Why Ace Hardware Says Being a ‘Late Mover’ to Retail Media is a Benefit

Ace Hardware unveils its Retail Media Network, RedVest Media, which will launch in October. 

Ace Hardware is the latest merchant to open its website and stores to brand advertising.

The hardware co-op with 5,000-plus stores will allow brands to advertise to shoppers on its homepage, product detail pages, search pages, in app, within emails and in-store signs, in addition to off-site ads with programmatic display, video, CTV and mobile ads. Ace has 73 million loyalty program members, 6 million app users, 50 million monthly website visits and 3,900 stores opted-in to in-store signs, said Molly Hjelm, Corporate Vice President, RedVest Media at Ace Hardware.

Molly Hjel, Corporate Vice President, RedVest Media at Ace Hardware
Molly Hjelm, Corporate Vice President, RedVest Media at Ace Hardware

What’s more Ace’s ecommerce sales are growing 30% year over year. The retail media network, dubbed RedVest Media, will empower individual brands to promote their portfolio of products to Ace’s growing audience, Hjelm said.

“As a co-op retailer, we’re a company that really values marketing as one of the core benefits that we provide to our independent stores,” Hjelm said. “We know that it works. We know that it drives sales, that it drives units, that it drives visits into those retailers. And so putting those same tools in the hands of our vendor community really feels like just an extension of that helpfulness.”

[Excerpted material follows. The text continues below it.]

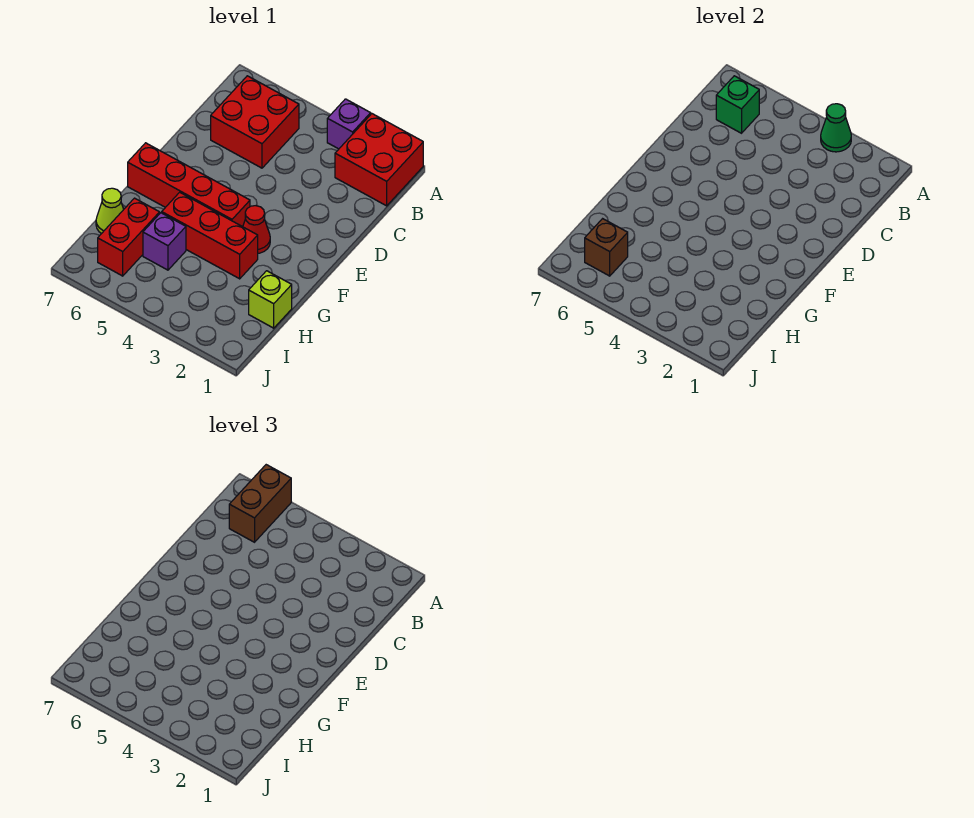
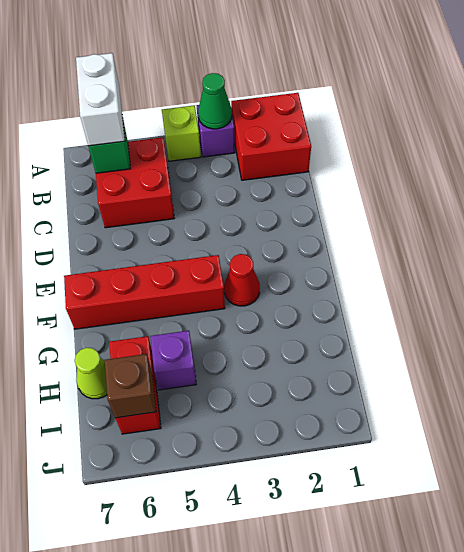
brown 1x2 brick [229,465,291,542] -> white 1x2 brick [76,53,125,146]
red 1x3 brick [162,192,258,279] -> none
lime 1x1 brick [249,271,292,328] -> lime 1x1 brick moved to [162,105,201,161]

Ace is ‘wonderfully late’ to building its retail media network

Over the past handful of years retailers have woken up to the added revenue stream a retail media network can add to their bottom line. (Amazon.com generated $56 billion in advertising services in 2024, according to its fiscal reporting.)  And subsequently, retailers have steadily debuted their own networks including major players like Target, Walmart, The Home Depot, Dollar General, Wayfair, BestBuy, HyVee, Lowe’s and now Ace Hardware.

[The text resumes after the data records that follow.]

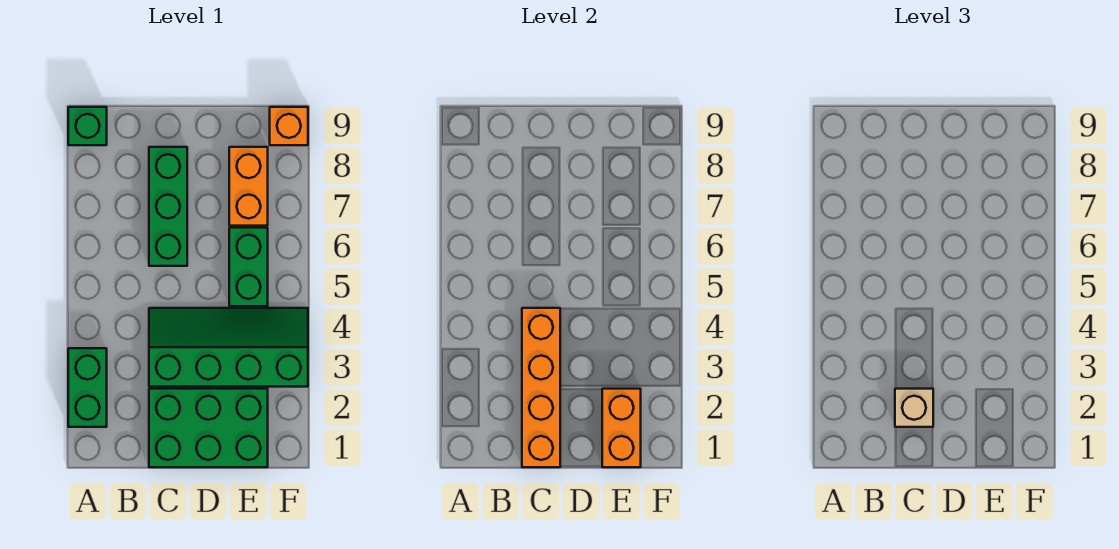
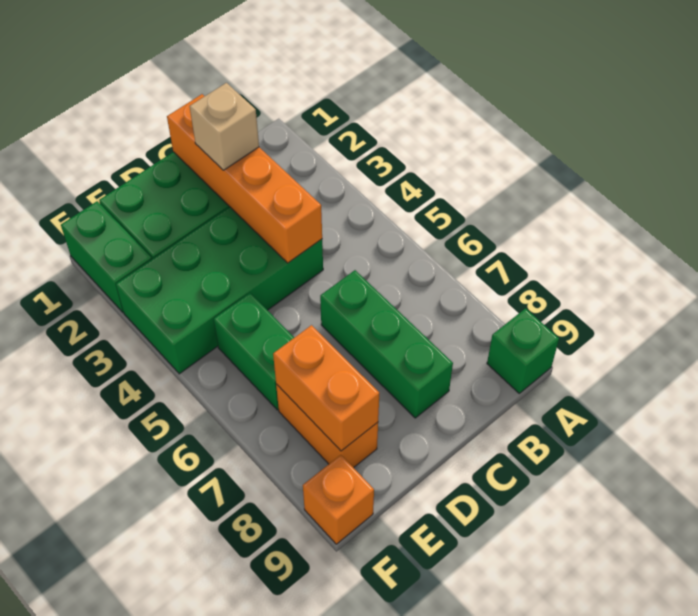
green 1x2 brick [68,348,107,427] -> green 1x2 brick moved to [61,201,152,312]
green 2x4 slope [149,308,308,387] -> green 2x4 brick [116,207,323,374]
orange 1x2 brick [602,389,641,467] -> orange 1x2 brick moved to [273,325,379,451]

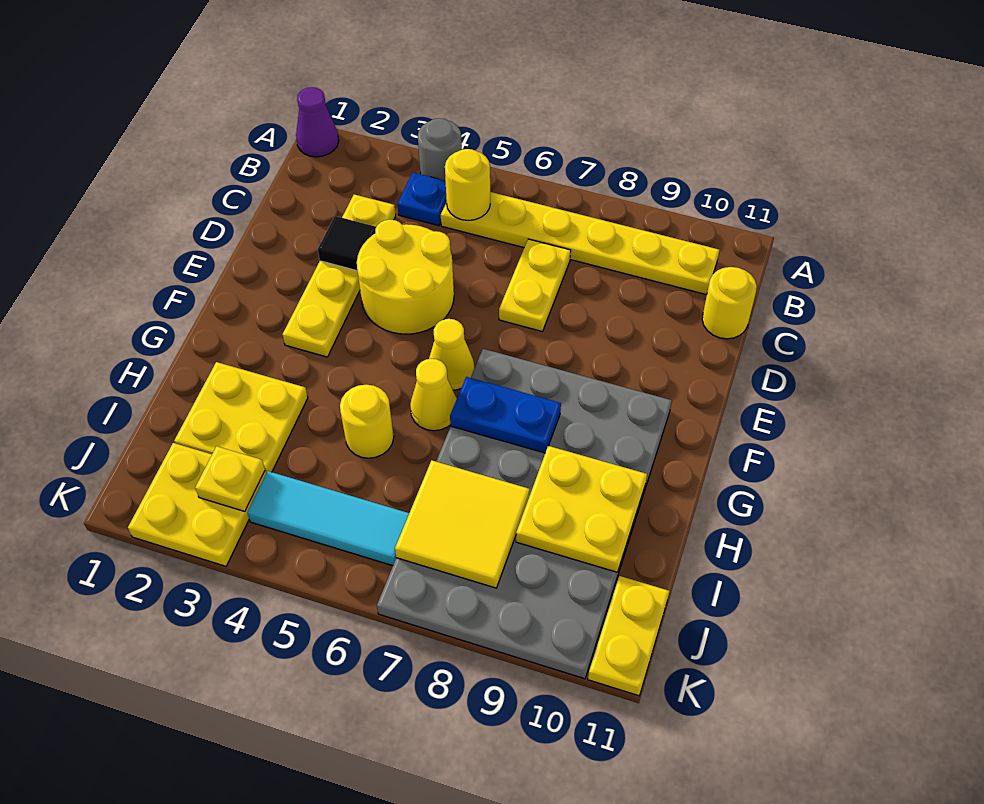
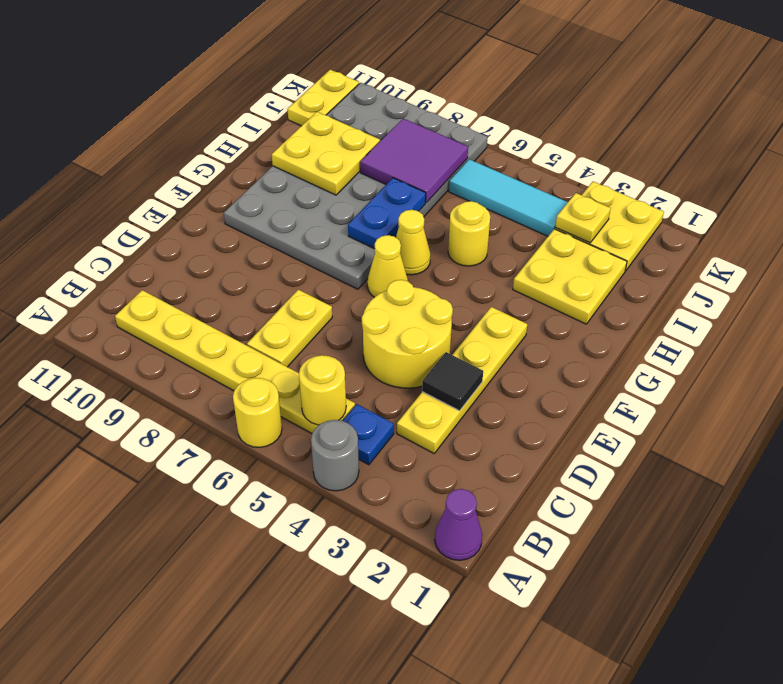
yellow 1x1 round brick [702,267,757,339] -> yellow 1x1 round brick moved to [233,378,282,447]
blue 1x2 plate [450,377,561,453] -> blue 1x2 plate turned to [348,178,426,249]
yellow 2x2 tile [395,460,530,588] -> purple 2x2 tile [360,119,468,203]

Hjelm describes the timing of RedVest Media as “wonderfully late.”

“We are coming forward at a time where the industry has learned a lot. It has matured significantly,” she said. “The tech stack and the partnerships that are possible in retail media have evolved really significantly over the last four or five years. And so that’s allowing us to launch really quickly a mature portfolio and to learn from some of the pitfalls or the things that have slowed growth and development of some of the other leading networks.”

For example, instead of trying to build its own platform in-house, from the jump it tapped Epsilon Retail Media to build the platform using its proven user interface for media buying and measurement.

Because other merchants have also used Epsilon to build their network, brands are familiar with it and the learning curve for using RedVest Media should be low, Hjelm said.

“The retailer brings the value of their shopper as an audience, their sales data for measurement and their inventory, their onsite inventory, which is exclusive to them, and intercepts people right at that point of sale,” she said. “But no advertiser wants a retailer build the UI/UX that the media runs through.”

Brands want to advertise at Ace

Another advantage of coming “late” to the retail media game is not having to convince brands of the value of buying retail media ads.

“The vast majority of these partners are engaged in retail media at other retailers, and so they’ve seen the power of it firsthand to drive their sales,” Hjelm said.

Previously, brands Ace featured in its advertisements were at the marketing team’s discretion. And while that was free marketing, thousands of brands sell at Ace that it may never feature in an ad, Hjelm said. Media buying opportunities give all brands more control and precision for how their products show up.

“Think about the difference for a grilling company of being featured in a grilling ad alongside all their competitive set on the week that isn’t necessarily their most important week of the year, versus the ability to have an ad that only features their brand, their promotion, and to guarantee that it gets the homepage slot in their most important seasonal week of the year,” Hjelm said.

For Ace, the goal for the additional ads will be to drive more sales and for Ace to increase its share of voice especially in the four categories of power, paint, home preservation and lawn & garden, Hjelm said.

It took about five months to build, although Ace has thought of having a retail media network for years. Hjelm declined to share any return on ad spend benchmarks for retail media advertisers.

Shoppers see on-site ads regularly

Because more retailers have opened their websites to advertising, shoppers now regularly see sponsored products while they shop. Hjelm said ads enhance the online shopping experience because they are personalized and introduce shoppers to other products they may not have considered.

“We don’t always expect that an Ace customer knows exactly what they want when they walk into an Ace store. And it’s the same thing online,” Hjelm said. “You might come online thinking that you want a certain type of drill or that you’re looking for a certain sort of solution. And to have the opportunity to see relevant and adjacent categories and products helps you. It actually allows us to be more helpful to that customer.”